##### Extracted information

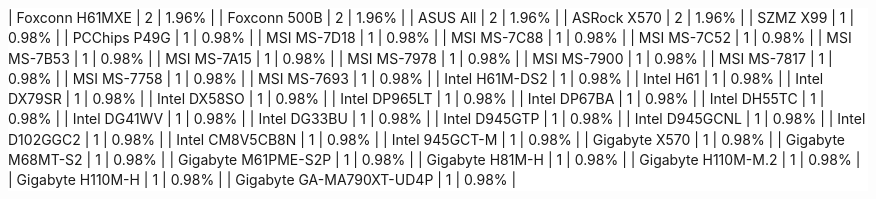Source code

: | Foxconn H61MXE           | 2        | 1.96%   |
| Foxconn 500B             | 2        | 1.96%   |
| ASUS All                 | 2        | 1.96%   |
| ASRock X570              | 2        | 1.96%   |
| SZMZ X99                 | 1        | 0.98%   |
| PCChips P49G             | 1        | 0.98%   |
| MSI MS-7D18              | 1        | 0.98%   |
| MSI MS-7C88              | 1        | 0.98%   |
| MSI MS-7C52              | 1        | 0.98%   |
| MSI MS-7B53              | 1        | 0.98%   |
| MSI MS-7A15              | 1        | 0.98%   |
| MSI MS-7978              | 1        | 0.98%   |
| MSI MS-7900              | 1        | 0.98%   |
| MSI MS-7817              | 1        | 0.98%   |
| MSI MS-7758              | 1        | 0.98%   |
| MSI MS-7693              | 1        | 0.98%   |
| Intel H61M-DS2           | 1        | 0.98%   |
| Intel H61                | 1        | 0.98%   |
| Intel DX79SR             | 1        | 0.98%   |
| Intel DX58SO             | 1        | 0.98%   |
| Intel DP965LT            | 1        | 0.98%   |
| Intel DP67BA             | 1        | 0.98%   |
| Intel DH55TC             | 1        | 0.98%   |
| Intel DG41WV             | 1        | 0.98%   |
| Intel DG33BU             | 1        | 0.98%   |
| Intel D945GTP            | 1        | 0.98%   |
| Intel D945GCNL           | 1        | 0.98%   |
| Intel D102GGC2           | 1        | 0.98%   |
| Intel CM8V5CB8N          | 1        | 0.98%   |
| Intel 945GCT-M           | 1        | 0.98%   |
| Gigabyte X570            | 1        | 0.98%   |
| Gigabyte M68MT-S2        | 1        | 0.98%   |
| Gigabyte M61PME-S2P      | 1        | 0.98%   |
| Gigabyte H81M-H          | 1        | 0.98%   |
| Gigabyte H110M-M.2       | 1        | 0.98%   |
| Gigabyte H110M-H         | 1        | 0.98%   |
| Gigabyte GA-MA790XT-UD4P | 1        | 0.98%   |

##########

-- What to do --
State how many lines in the rows above contain the string "Foxconn". Give only the number.

-- The completed task --
2